PROBLEM: The output should be identical to the entries that follow.

MATERIAL PROVIDED:
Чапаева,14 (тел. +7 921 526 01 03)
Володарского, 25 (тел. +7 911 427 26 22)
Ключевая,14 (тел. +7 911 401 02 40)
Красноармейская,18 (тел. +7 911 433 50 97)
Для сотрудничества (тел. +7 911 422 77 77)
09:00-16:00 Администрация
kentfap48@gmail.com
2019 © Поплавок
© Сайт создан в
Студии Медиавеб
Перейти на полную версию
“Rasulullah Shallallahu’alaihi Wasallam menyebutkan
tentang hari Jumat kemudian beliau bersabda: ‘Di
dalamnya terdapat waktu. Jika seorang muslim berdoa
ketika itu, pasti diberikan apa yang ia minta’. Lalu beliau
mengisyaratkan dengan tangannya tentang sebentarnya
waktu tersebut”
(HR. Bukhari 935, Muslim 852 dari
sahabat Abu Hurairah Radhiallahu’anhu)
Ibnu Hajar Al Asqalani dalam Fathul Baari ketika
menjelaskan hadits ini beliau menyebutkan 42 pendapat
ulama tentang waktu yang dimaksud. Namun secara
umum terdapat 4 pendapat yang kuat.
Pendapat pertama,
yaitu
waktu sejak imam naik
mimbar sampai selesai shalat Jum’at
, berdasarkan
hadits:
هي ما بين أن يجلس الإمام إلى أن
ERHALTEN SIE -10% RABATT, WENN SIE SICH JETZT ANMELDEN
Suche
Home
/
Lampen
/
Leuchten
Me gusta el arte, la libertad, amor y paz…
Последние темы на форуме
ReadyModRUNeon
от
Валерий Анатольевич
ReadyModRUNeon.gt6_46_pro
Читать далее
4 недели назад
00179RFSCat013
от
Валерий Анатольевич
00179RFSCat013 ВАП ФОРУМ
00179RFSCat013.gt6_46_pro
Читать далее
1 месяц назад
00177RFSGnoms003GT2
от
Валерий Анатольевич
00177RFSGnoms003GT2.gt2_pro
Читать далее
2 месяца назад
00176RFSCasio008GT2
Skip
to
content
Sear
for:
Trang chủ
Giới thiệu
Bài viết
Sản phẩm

YOUR SOLUTION:
Чапаева,14 (тел. +7 921 526 01 03)
Володарского, 25 (тел. +7 911 427 26 22)
Ключевая,14 (тел. +7 911 401 02 40)
Красноармейская,18 (тел. +7 911 433 50 97)
Для сотрудничества (тел. +7 911 422 77 77)
09:00-16:00 Администрация
kentfap48@gmail.com
2019 © Поплавок
© Сайт создан в
Студии Медиавеб
Перейти на полную версию
“Rasulullah Shallallahu’alaihi Wasallam menyebutkan
tentang hari Jumat kemudian beliau bersabda: ‘Di
dalamnya terdapat waktu. Jika seorang muslim berdoa
ketika itu, pasti diberikan apa yang ia minta’. Lalu beliau
mengisyaratkan dengan tangannya tentang sebentarnya
waktu tersebut”
(HR. Bukhari 935, Muslim 852 dari
sahabat Abu Hurairah Radhiallahu’anhu)
Ibnu Hajar Al Asqalani dalam Fathul Baari ketika
menjelaskan hadits ini beliau menyebutkan 42 pendapat
ulama tentang waktu yang dimaksud. Namun secara
umum terdapat 4 pendapat yang kuat.
Pendapat pertama,
yaitu
waktu sejak imam naik
mimbar sampai selesai shalat Jum’at
, berdasarkan
hadits:
هي ما بين أن يجلس الإمام إلى أن
ERHALTEN SIE -10% RABATT, WENN SIE SICH JETZT ANMELDEN
Suche
Home
/
Lampen
/
Leuchten
Me gusta el arte, la libertad, amor y paz…
Последние темы на форуме
ReadyModRUNeon
от
Валерий Анатольевич
ReadyModRUNeon.gt6_46_pro
Читать далее
4 недели назад
00179RFSCat013
от
Валерий Анатольевич
00179RFSCat013 ВАП ФОРУМ
00179RFSCat013.gt6_46_pro
Читать далее
1 месяц назад
00177RFSGnoms003GT2
от
Валерий Анатольевич
00177RFSGnoms003GT2.gt2_pro
Читать далее
2 месяца назад
00176RFSCasio008GT2
Skip
to
content
Sear
for:
Trang chủ
Giới thiệu
Bài viết
Sản phẩm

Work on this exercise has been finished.